With Rate Cut Looming, Doctors Threaten To Stop Accepting Medicare Patients
With a 21 percent Medicare reimbursement rate cut set for Monday, unless Congress acts to block it, some doctors are threatening to refuse new Medicare patients in their practices.
"'To our physicians, we are providing information on their Medicare participation options, including how to remove themselves from the Medicare program,' said James Rohack, president of the American Medical Association, whose more than 250,000 members include doctors, medical students and faculty members," CNN reports. Rohack says temporary delays of the yearly scheduled rate cut should be eliminated. "He said the AMA wants the current law to be repealed and a new formula used 'that more accurately reflects the cost of providing care' in determining Medicare reimbursement rates.

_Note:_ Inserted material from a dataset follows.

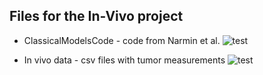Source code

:## Files for the In-Vivo project
- ClassicalModelsCode - code from Narmin et al.       ![test](https://img.shields.io/badge/anytext-static-red)

- In vivo data - csv files with tumor measurements ![test](https://img.shields.io/badge/test%20badge-blue)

In the meantime, physicians are asking the AMA to prepare handouts they can give patients to prepare them for the worst-case scenario: getting dropped completely. And a new report on the AMA's Web site tells doctors how they can help their patients find other doctors if they decide to no longer accept Medicare."

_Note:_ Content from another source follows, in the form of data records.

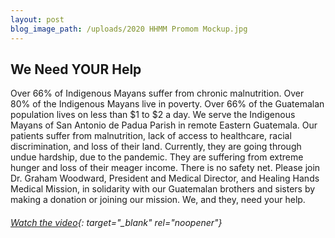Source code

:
 ```yaml
---
layout: post
blog_image_path: /uploads/2020 HHMM Promom Mockup.jpg
---
```


## We Need YOUR Help

Over 66% of Indigenous Mayans suffer from chronic malnutrition. Over 80% of the Indigenous Mayans live in poverty. Over 66% of the Guatemalan population lives on less than $1 to $2 a day. We serve the Indigenous Mayans of San Antonio de Padua Parish in remote Eastern Guatemala. Our patients suffer from malnutrition, lack of access to healthcare, racial discrimination, and loss of their land. Currently, they are going through undue hardship, due to the pandemic. They are suffering from extreme hunger and loss of their meager income. There is no safety net. Please join Dr. Graham Woodward, President and Medical Director, and Healing Hands Medical Mission, in solidarity with our Guatemalan brothers and sisters by making a donation or joining our mission. We, and they, need your help.

###### [Watch the video](https://youtu.be/qymj4XtKZzk){: target="_blank" rel="noopener"}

A survey by the American Association of Neurological Surgeons "found that 65% of its 3,400 members said they are referring their Medicare patients to other doctors. About 60% said they were reducing the number of Medicare patients in their practice" (Kavilanz, 2/25).
WECT News 6 reports that many doctors and nurses in Brunswick County, N.C., "are concerned about drastic cuts in Medicare." Dr. Jugta Kahai of Oak Island Pediatrics says, "There's no question if these cuts are approved its going to be completely devastating for our patients," adding that the cut would mean "I would not be able to maintain my practice" (Hosmann, 2/25).

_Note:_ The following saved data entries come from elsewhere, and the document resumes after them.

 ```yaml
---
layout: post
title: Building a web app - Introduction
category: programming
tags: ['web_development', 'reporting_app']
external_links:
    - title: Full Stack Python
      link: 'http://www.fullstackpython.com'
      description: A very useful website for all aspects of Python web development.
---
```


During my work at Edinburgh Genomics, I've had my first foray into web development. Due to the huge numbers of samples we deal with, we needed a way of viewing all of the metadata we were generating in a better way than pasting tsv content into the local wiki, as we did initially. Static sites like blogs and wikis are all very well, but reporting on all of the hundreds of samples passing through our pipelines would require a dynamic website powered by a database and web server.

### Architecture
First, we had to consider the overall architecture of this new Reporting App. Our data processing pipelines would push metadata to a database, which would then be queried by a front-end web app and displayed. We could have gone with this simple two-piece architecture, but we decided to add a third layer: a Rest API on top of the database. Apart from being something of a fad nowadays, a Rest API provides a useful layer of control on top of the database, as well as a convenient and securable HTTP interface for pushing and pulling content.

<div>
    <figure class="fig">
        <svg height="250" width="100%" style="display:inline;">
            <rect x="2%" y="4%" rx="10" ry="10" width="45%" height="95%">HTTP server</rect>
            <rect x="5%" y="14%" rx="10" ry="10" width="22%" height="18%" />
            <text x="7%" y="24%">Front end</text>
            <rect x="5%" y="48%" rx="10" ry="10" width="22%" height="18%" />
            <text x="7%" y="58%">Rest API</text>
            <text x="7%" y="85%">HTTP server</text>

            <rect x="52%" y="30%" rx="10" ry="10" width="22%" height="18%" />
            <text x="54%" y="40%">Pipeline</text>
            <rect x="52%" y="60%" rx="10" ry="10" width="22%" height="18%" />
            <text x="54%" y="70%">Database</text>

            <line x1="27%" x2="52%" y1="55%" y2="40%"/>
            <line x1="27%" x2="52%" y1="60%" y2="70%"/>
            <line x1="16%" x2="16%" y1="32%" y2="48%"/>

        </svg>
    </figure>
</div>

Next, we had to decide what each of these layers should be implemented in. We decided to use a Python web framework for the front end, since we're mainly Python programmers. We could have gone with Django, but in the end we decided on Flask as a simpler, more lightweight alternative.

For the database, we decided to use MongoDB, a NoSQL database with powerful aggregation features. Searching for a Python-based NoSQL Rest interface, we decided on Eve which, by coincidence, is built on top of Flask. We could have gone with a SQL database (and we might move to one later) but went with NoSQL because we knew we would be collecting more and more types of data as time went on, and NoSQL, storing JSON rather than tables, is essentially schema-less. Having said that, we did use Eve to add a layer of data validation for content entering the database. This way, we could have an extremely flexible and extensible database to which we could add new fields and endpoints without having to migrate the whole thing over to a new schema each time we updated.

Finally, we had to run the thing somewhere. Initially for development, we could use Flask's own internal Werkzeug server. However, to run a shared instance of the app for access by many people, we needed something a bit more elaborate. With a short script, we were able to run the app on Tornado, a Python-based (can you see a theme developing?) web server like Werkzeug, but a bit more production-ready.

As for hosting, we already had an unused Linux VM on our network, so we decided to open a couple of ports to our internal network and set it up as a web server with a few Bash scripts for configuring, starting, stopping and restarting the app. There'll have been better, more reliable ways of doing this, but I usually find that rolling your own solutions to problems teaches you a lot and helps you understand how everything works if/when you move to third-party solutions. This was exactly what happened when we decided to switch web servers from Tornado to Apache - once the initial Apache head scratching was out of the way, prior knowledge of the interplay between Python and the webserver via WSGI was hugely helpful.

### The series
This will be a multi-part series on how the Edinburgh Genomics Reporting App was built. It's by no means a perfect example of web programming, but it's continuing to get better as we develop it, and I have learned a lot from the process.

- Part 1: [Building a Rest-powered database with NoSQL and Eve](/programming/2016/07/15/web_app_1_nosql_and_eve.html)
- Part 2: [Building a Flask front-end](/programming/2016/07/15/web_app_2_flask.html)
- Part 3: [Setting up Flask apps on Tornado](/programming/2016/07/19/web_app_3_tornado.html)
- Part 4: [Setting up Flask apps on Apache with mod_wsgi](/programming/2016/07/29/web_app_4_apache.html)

Meanwhile, the "Medicare Payment Advisory Commission (MedPAC) will officially release its annual report on payment recommendations for nursing home operators and other providers on Monday," McKnight's Long-Term Care News reports. "MedPAC commissioners are expected to recommend a payment freeze for long-term care providers. ... Physicians, hospitals and others that tie in to the long-term care network regularly will learn whether any deviations from preliminary recommendations made in December and January will be handed down. Medicare payments in recent years have been a bright spot for nursing home operators" (2/25).